> About this exercise:
With the pictures left out, write out the records verbatim.

** Opening Dataset excerpts block **

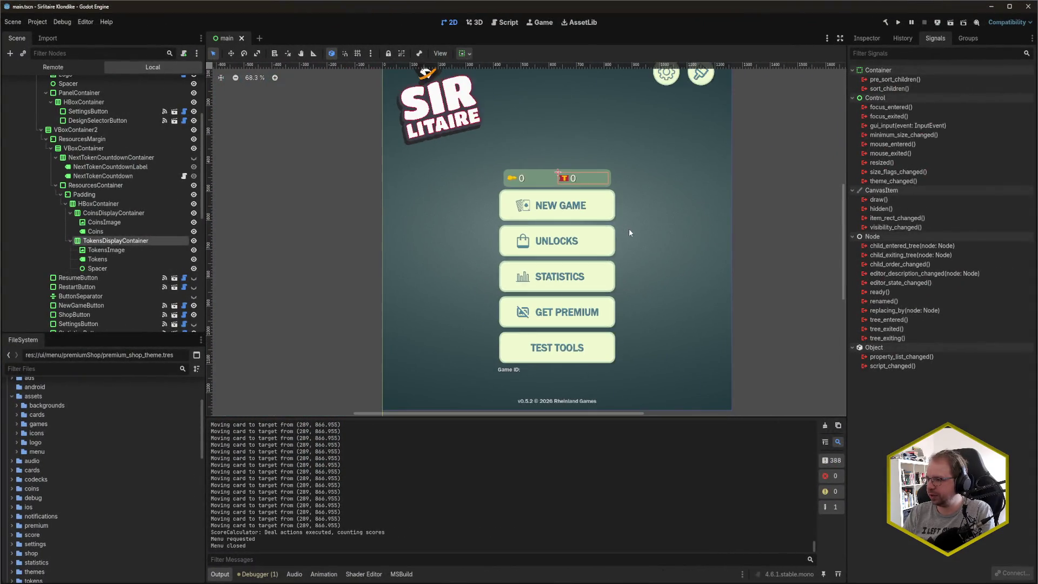
scroll(64, 166, "up", 4)
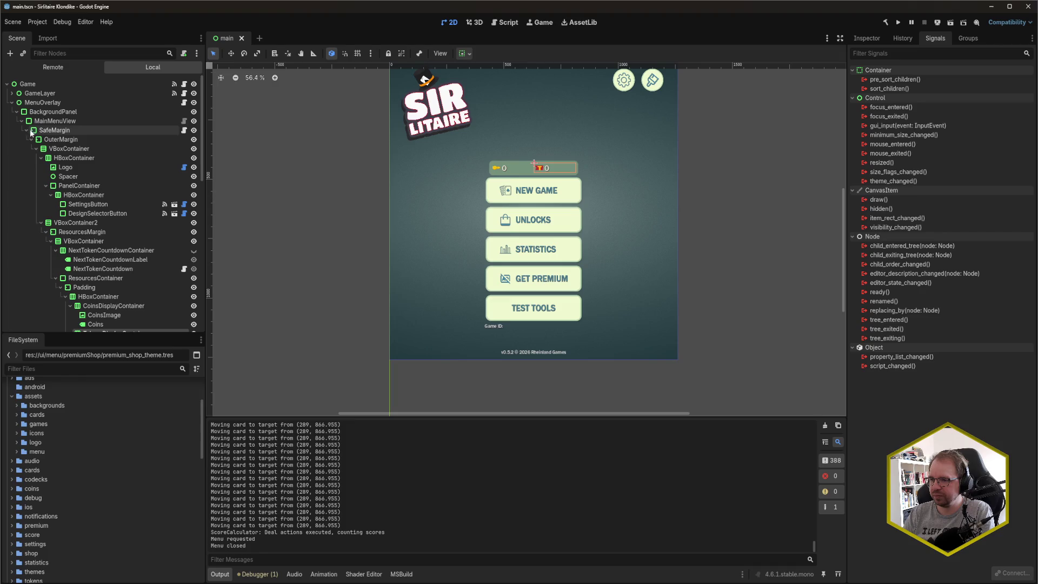
left_click(21, 121)
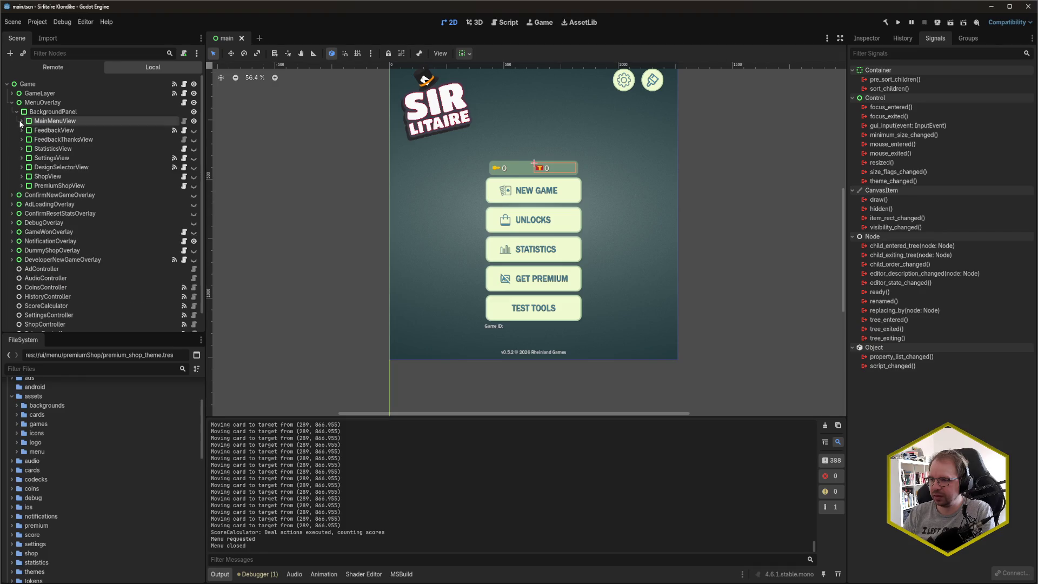
left_click(21, 158)
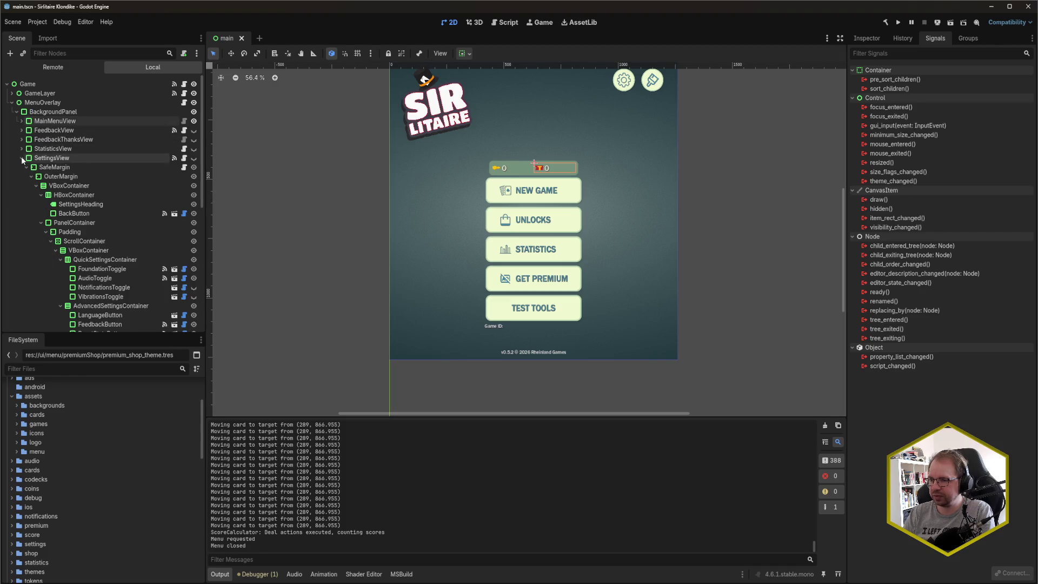
- Hide MainMenuView and make SettingsView visible on the main.tscn canvas
left_click(194, 158)
left_click(194, 121)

** Closing Dataset excerpts block **

> Exercise answer:
scroll(64, 166, "up", 4)
left_click(21, 121)
left_click(21, 158)
- Hide MainMenuView and make SettingsView visible on the main.tscn canvas
left_click(194, 158)
left_click(194, 121)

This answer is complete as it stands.